# Requirement
Exactly as they stand, write out all of the entries again.

# Data to process
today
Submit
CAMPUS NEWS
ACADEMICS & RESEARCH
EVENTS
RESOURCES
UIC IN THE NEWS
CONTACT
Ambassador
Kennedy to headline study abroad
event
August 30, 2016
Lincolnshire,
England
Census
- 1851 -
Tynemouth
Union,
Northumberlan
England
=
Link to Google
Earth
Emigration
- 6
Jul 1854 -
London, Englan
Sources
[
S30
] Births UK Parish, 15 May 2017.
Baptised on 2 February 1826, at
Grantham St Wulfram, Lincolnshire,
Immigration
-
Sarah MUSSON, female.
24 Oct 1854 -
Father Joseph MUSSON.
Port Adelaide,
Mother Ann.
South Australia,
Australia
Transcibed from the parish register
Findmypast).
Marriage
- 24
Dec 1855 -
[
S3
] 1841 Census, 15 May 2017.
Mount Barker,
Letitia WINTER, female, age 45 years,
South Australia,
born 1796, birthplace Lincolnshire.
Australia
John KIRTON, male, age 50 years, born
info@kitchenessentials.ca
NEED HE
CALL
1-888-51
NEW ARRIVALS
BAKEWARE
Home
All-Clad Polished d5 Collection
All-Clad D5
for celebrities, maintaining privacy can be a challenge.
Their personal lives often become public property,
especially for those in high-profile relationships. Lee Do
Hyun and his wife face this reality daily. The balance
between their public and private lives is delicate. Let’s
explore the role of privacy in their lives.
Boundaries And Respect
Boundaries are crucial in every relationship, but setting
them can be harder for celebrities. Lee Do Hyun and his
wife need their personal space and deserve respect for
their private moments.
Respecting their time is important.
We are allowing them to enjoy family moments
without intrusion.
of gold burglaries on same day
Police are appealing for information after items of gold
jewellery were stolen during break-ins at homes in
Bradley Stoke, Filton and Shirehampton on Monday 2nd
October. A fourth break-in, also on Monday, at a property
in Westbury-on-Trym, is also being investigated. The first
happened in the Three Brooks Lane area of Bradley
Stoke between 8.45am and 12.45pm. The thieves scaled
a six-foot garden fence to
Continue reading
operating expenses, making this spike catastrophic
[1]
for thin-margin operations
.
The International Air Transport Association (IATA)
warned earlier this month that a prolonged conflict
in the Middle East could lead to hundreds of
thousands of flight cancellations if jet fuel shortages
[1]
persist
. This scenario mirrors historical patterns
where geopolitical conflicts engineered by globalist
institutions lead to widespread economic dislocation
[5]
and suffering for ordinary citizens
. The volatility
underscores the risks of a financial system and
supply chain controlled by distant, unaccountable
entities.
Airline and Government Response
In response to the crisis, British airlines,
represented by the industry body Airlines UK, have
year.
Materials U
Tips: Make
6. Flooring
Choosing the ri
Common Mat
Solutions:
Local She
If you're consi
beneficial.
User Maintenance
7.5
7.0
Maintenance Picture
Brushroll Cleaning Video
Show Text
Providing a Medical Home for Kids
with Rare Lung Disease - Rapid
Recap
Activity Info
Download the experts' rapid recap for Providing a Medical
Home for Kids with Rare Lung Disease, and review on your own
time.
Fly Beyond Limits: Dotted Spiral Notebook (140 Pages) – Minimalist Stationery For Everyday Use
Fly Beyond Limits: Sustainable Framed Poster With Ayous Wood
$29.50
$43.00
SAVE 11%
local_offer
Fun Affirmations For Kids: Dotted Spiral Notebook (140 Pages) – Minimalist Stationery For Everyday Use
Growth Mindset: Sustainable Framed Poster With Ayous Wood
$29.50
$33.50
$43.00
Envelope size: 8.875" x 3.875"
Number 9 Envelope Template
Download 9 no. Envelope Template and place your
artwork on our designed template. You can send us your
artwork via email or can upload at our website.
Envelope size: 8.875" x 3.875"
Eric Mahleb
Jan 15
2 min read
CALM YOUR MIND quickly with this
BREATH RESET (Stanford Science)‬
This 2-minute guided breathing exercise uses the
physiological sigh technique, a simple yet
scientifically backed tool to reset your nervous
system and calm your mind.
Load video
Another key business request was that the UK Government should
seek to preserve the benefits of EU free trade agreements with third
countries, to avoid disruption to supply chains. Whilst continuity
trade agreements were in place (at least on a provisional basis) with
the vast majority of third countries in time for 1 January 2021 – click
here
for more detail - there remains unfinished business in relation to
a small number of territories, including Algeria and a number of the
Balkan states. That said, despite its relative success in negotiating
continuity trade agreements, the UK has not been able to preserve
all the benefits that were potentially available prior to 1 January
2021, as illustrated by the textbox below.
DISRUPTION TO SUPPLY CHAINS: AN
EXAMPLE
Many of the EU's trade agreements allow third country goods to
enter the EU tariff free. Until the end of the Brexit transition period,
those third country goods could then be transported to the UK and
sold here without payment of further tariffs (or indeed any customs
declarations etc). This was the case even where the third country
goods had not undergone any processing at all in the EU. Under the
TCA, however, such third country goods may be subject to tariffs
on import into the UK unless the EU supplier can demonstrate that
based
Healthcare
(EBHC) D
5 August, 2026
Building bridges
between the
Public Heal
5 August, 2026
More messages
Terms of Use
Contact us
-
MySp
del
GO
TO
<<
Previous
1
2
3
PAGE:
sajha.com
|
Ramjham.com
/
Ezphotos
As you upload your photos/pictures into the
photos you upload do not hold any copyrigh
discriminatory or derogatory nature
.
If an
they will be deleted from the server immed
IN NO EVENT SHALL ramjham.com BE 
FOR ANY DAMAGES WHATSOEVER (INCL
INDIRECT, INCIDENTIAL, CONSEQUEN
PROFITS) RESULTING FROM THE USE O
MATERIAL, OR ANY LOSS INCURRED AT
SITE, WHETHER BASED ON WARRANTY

# Written response
today
Submit
CAMPUS NEWS
ACADEMICS & RESEARCH
EVENTS
RESOURCES
UIC IN THE NEWS
CONTACT
Ambassador
Kennedy to headline study abroad
event
August 30, 2016
Lincolnshire,
England
Census
- 1851 -
Tynemouth
Union,
Northumberlan
England
=
Link to Google
Earth
Emigration
- 6
Jul 1854 -
London, Englan
Sources
[
S30
] Births UK Parish, 15 May 2017.
Baptised on 2 February 1826, at
Grantham St Wulfram, Lincolnshire,
Immigration
-
Sarah MUSSON, female.
24 Oct 1854 -
Father Joseph MUSSON.
Port Adelaide,
Mother Ann.
South Australia,
Australia
Transcibed from the parish register
Findmypast).
Marriage
- 24
Dec 1855 -
[
S3
] 1841 Census, 15 May 2017.
Mount Barker,
Letitia WINTER, female, age 45 years,
South Australia,
born 1796, birthplace Lincolnshire.
Australia
John KIRTON, male, age 50 years, born
info@kitchenessentials.ca
NEED HE
CALL
1-888-51
NEW ARRIVALS
BAKEWARE
Home
All-Clad Polished d5 Collection
All-Clad D5
for celebrities, maintaining privacy can be a challenge.
Their personal lives often become public property,
especially for those in high-profile relationships. Lee Do
Hyun and his wife face this reality daily. The balance
between their public and private lives is delicate. Let’s
explore the role of privacy in their lives.
Boundaries And Respect
Boundaries are crucial in every relationship, but setting
them can be harder for celebrities. Lee Do Hyun and his
wife need their personal space and deserve respect for
their private moments.
Respecting their time is important.
We are allowing them to enjoy family moments
without intrusion.
of gold burglaries on same day
Police are appealing for information after items of gold
jewellery were stolen during break-ins at homes in
Bradley Stoke, Filton and Shirehampton on Monday 2nd
October. A fourth break-in, also on Monday, at a property
in Westbury-on-Trym, is also being investigated. The first
happened in the Three Brooks Lane area of Bradley
Stoke between 8.45am and 12.45pm. The thieves scaled
a six-foot garden fence to
Continue reading
operating expenses, making this spike catastrophic
[1]
for thin-margin operations
.
The International Air Transport Association (IATA)
warned earlier this month that a prolonged conflict
in the Middle East could lead to hundreds of
thousands of flight cancellations if jet fuel shortages
[1]
persist
. This scenario mirrors historical patterns
where geopolitical conflicts engineered by globalist
institutions lead to widespread economic dislocation
[5]
and suffering for ordinary citizens
. The volatility
underscores the risks of a financial system and
supply chain controlled by distant, unaccountable
entities.
Airline and Government Response
In response to the crisis, British airlines,
represented by the industry body Airlines UK, have
year.
Materials U
Tips: Make
6. Flooring
Choosing the ri
Common Mat
Solutions:
Local She
If you're consi
beneficial.
User Maintenance
7.5
7.0
Maintenance Picture
Brushroll Cleaning Video
Show Text
Providing a Medical Home for Kids
with Rare Lung Disease - Rapid
Recap
Activity Info
Download the experts' rapid recap for Providing a Medical
Home for Kids with Rare Lung Disease, and review on your own
time.
Fly Beyond Limits: Dotted Spiral Notebook (140 Pages) – Minimalist Stationery For Everyday Use
Fly Beyond Limits: Sustainable Framed Poster With Ayous Wood
$29.50
$43.00
SAVE 11%
local_offer
Fun Affirmations For Kids: Dotted Spiral Notebook (140 Pages) – Minimalist Stationery For Everyday Use
Growth Mindset: Sustainable Framed Poster With Ayous Wood
$29.50
$33.50
$43.00
Envelope size: 8.875" x 3.875"
Number 9 Envelope Template
Download 9 no. Envelope Template and place your
artwork on our designed template. You can send us your
artwork via email or can upload at our website.
Envelope size: 8.875" x 3.875"
Eric Mahleb
Jan 15
2 min read
CALM YOUR MIND quickly with this
BREATH RESET (Stanford Science)‬
This 2-minute guided breathing exercise uses the
physiological sigh technique, a simple yet
scientifically backed tool to reset your nervous
system and calm your mind.
Load video
Another key business request was that the UK Government should
seek to preserve the benefits of EU free trade agreements with third
countries, to avoid disruption to supply chains. Whilst continuity
trade agreements were in place (at least on a provisional basis) with
the vast majority of third countries in time for 1 January 2021 – click
here
for more detail - there remains unfinished business in relation to
a small number of territories, including Algeria and a number of the
Balkan states. That said, despite its relative success in negotiating
continuity trade agreements, the UK has not been able to preserve
all the benefits that were potentially available prior to 1 January
2021, as illustrated by the textbox below.
DISRUPTION TO SUPPLY CHAINS: AN
EXAMPLE
Many of the EU's trade agreements allow third country goods to
enter the EU tariff free. Until the end of the Brexit transition period,
those third country goods could then be transported to the UK and
sold here without payment of further tariffs (or indeed any customs
declarations etc). This was the case even where the third country
goods had not undergone any processing at all in the EU. Under the
TCA, however, such third country goods may be subject to tariffs
on import into the UK unless the EU supplier can demonstrate that
based
Healthcare
(EBHC) D
5 August, 2026
Building bridges
between the
Public Heal
5 August, 2026
More messages
Terms of Use
Contact us
-
MySp
del
GO
TO
<<
Previous
1
2
3
PAGE:
sajha.com
|
Ramjham.com
/
Ezphotos
As you upload your photos/pictures into the
photos you upload do not hold any copyrigh
discriminatory or derogatory nature
.
If an
they will be deleted from the server immed
IN NO EVENT SHALL ramjham.com BE 
FOR ANY DAMAGES WHATSOEVER (INCL
INDIRECT, INCIDENTIAL, CONSEQUEN
PROFITS) RESULTING FROM THE USE O
MATERIAL, OR ANY LOSS INCURRED AT
SITE, WHETHER BASED ON WARRANTY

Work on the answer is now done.